> _TEXTE À LIRE_
*-*-*
II. Le cadre juridique

2.

L’article 28 de la directive relative aux déchets oblige les États membres à établir des plans de gestion des déchets et en précise le contenu :

« 1.   Les États membres veillent à ce que leurs autorités compétentes établissent, conformément aux articles 1er, 4, 13 et 16, un ou plusieurs plans de gestion des déchets.

[...]

2.   Les plans de gestion des déchets établissent une analyse de la situation en matière de gestion des déchets dans l’entité géographique concernée, ainsi que les mesures à prendre pour assurer dans de meilleures conditions une préparation des déchets respectueuse de l’environnement en vue de leur réemploi, recyclage, valorisation ou élimination et une évaluation de la manière dont le plan soutiendra la mise en œuvre des dispositions et la réalisation des objectifs de la présente directive.

[...] »

3.

L’article 30, paragraphe 1, de la directive relative aux déchets régit l’évaluation et le réexamen des plans :

« Les États membres veillent à ce que les plans de gestion des déchets et les programmes de prévention des déchets soient évalués au moins tous les six ans et révisés, s’il y a lieu, et, dans l’affirmative, conformément aux articles 9 et 11. »

4.

Les articles 9 et 11 de la directive relative aux déchets contiennent certains objectifs quant à la prévention des déchets ainsi que pour le réemploi et le recyclage.

5.

Conformément à l’article 33, paragraphe 1, de la directive relative aux déchets, la Commission européenne doit recevoir notification :

« Les États membres notifient à la Commission les plans de gestion des déchets et les programmes de prévention des déchets visés aux articles 28 et 29, une fois qu’ils les ont adoptés, ainsi que toute révision notable de ces plans ou programmes. »

6.

L’article 40, paragraphe 1, de la directive relative aux déchets précise le délai de transposition :

« Les États membres mettent en vigueur les dispositions législatives, réglementaires et administratives nécessaires pour se conformer à la présente directive au plus tard le 12 décembre 2010.

[...] »

III. La procédure précontentieuse et les conclusions des parties

7.
*-*-*
> _EXTRAITS DES FICHES_
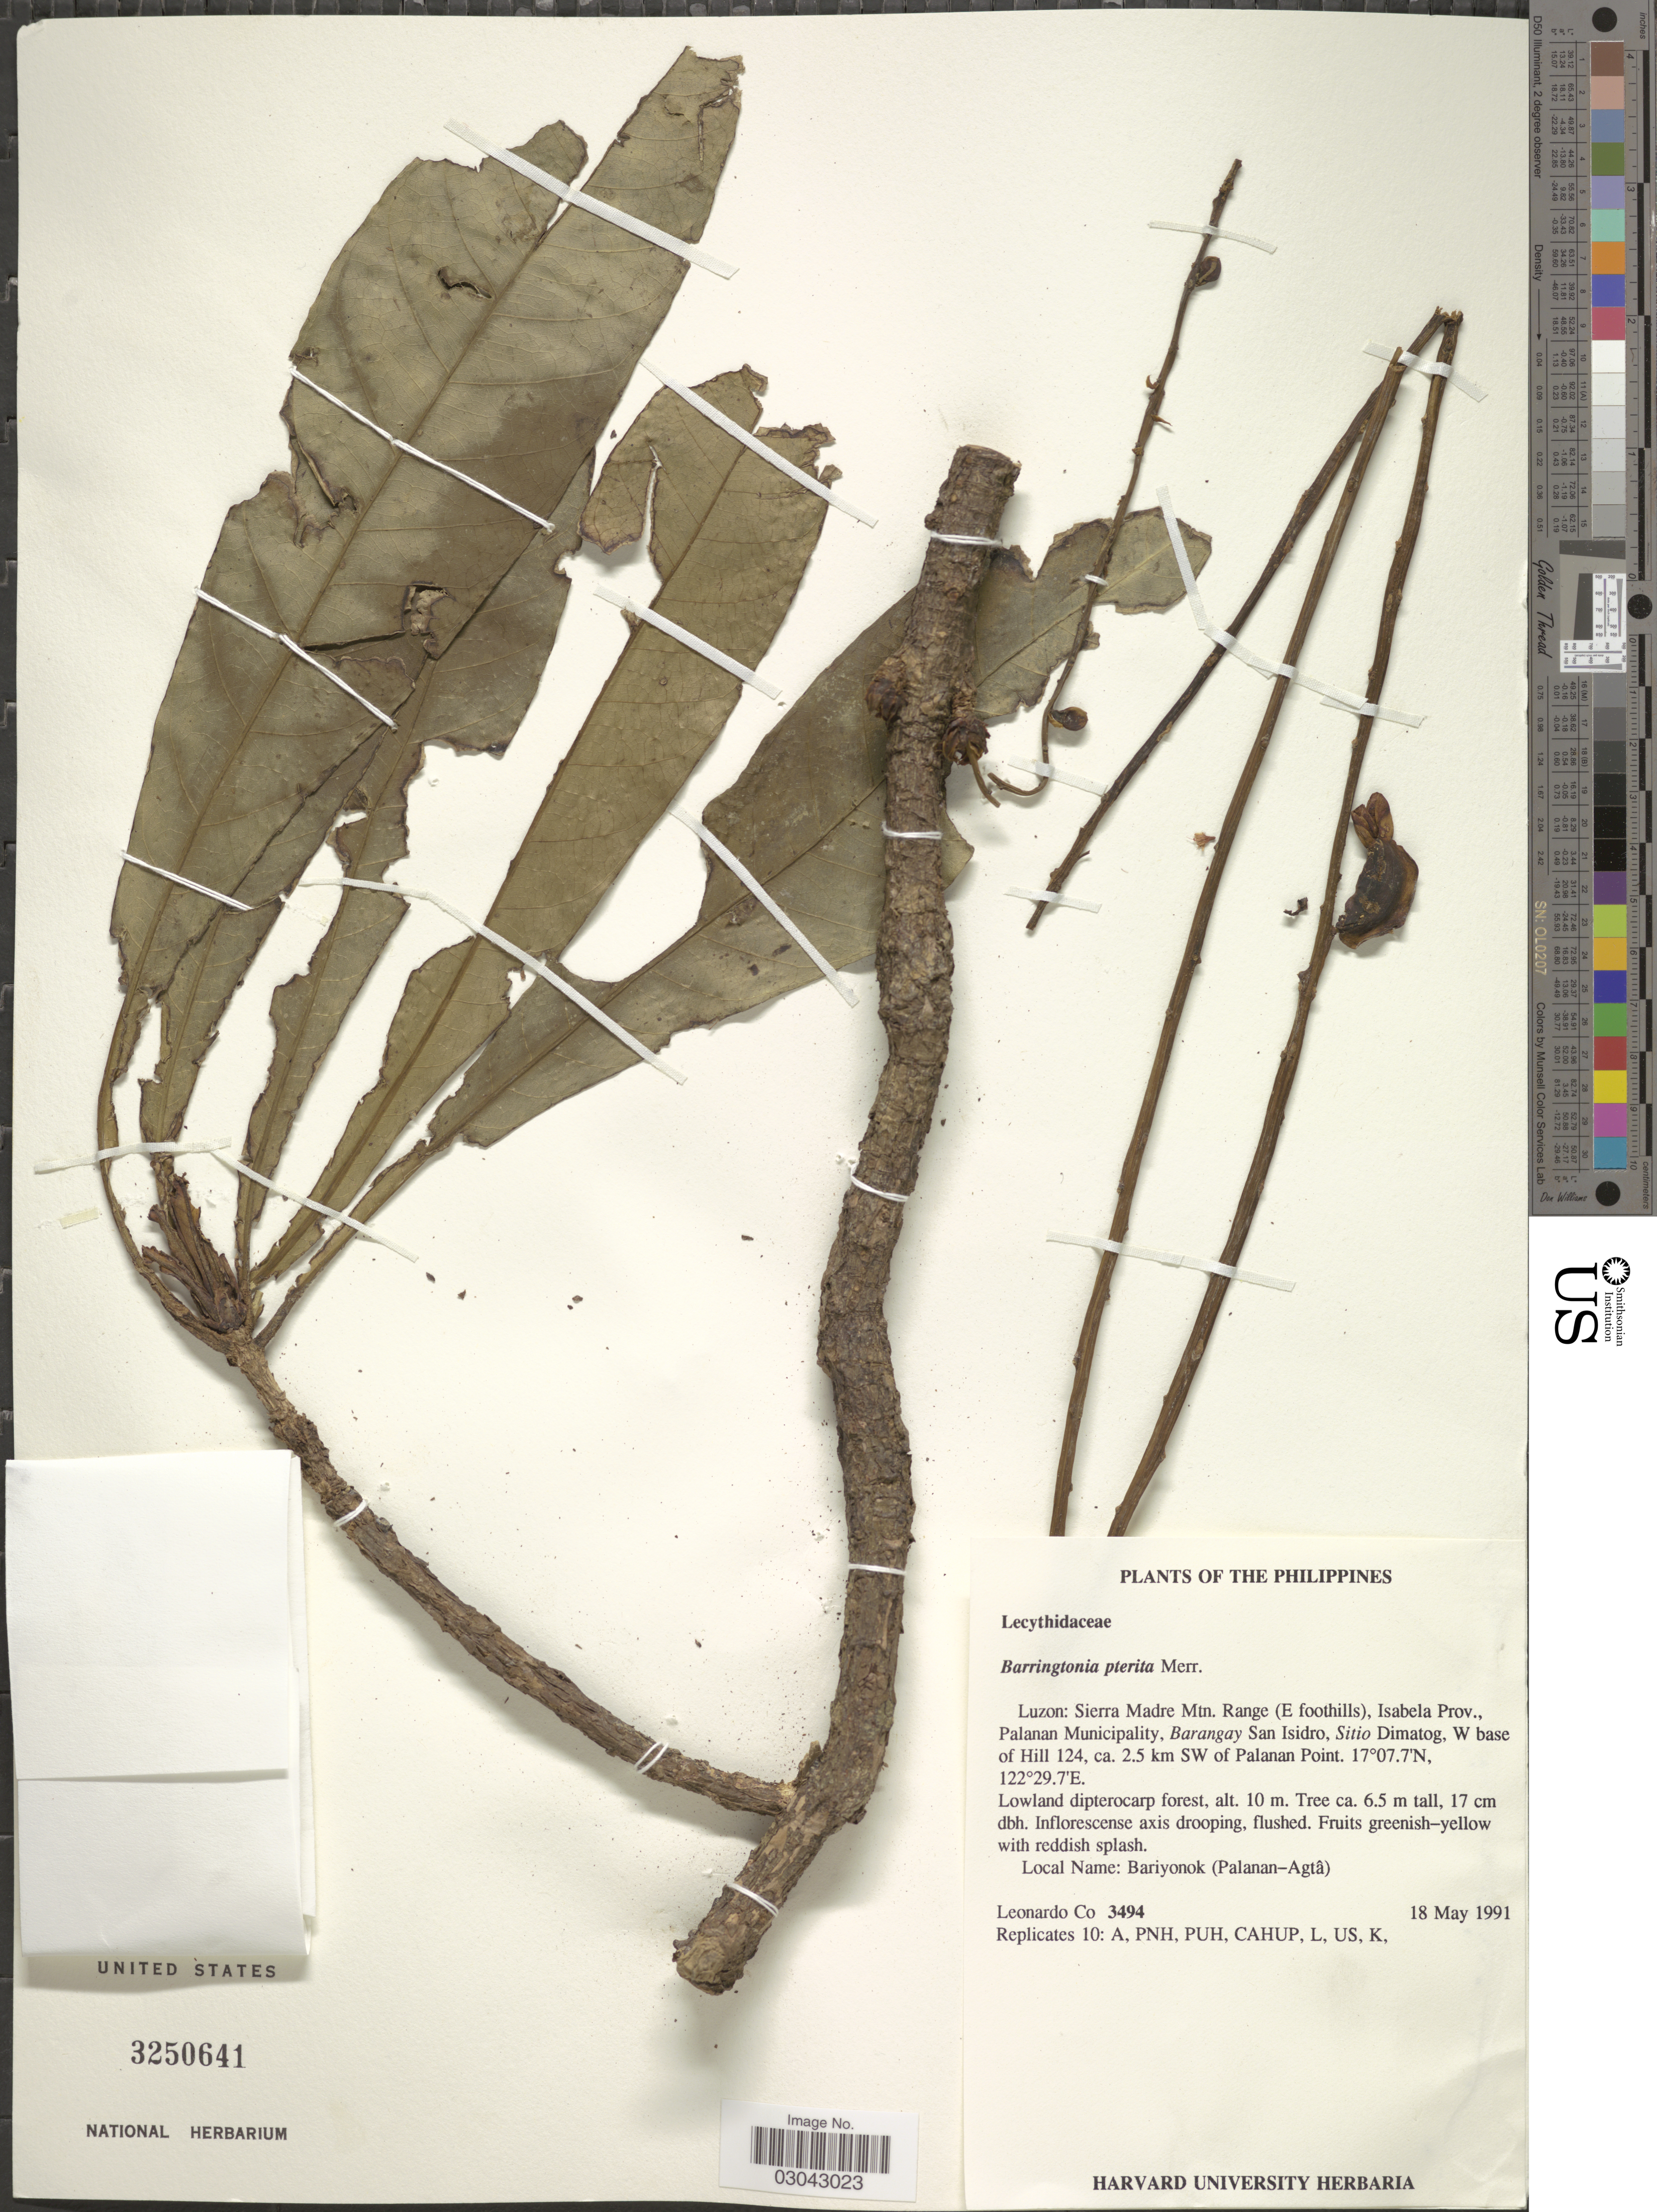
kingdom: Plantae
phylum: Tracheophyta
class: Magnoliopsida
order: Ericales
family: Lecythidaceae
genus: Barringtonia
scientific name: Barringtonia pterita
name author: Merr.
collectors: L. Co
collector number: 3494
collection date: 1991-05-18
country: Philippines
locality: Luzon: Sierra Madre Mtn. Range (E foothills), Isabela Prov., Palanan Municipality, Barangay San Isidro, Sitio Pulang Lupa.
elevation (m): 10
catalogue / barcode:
*-*-*
> _TÂCHES À RÉALISER_
**a)** Répondez aux questions suivantes d'après le texte sur la directive relative aux déchets.
(i) Selon l'article 30, paragraphe 1, à quelle fréquence minimale les plans de gestion des déchets doivent-ils être évalués ?
(ii) À qui les États membres notifient-ils les plans de gestion des déchets une fois adoptés ?
(iii) Quelle date limite l'article 40, paragraphe 1, fixe-t-il pour la transposition ?
**b)** Poursuivez le texte sur la directive relative aux déchets à partir de l'endroit où il s'arrête.

> _RÉPONSES DANS L'ORDRE_
**a)**
(i) Au moins tous les six ans.
(ii) À la Commission.
(iii) Le 12 décembre 2010.

**b)**
Le 18 novembre 2016, la Commission invitait le Royaume d’Espagne à présenter ses observations notamment sur le grief tiré de ce que, dans certaines régions espagnoles, les plans de gestion des déchets n’auraient pas été révisés dans les délais. Suite à la réponse du Royaume d’Espagne, la Commission a adressé à cet État membre, le 14 juillet 2017, un avis motivé dans lequel elle lui fixait un dernier délai, expirant le 14 septembre 2017, pour mettre fin à la violation alléguée de la directive relative aux déchets. Le 12 octobre 2018, la Commission a introduit le présent recours.

8.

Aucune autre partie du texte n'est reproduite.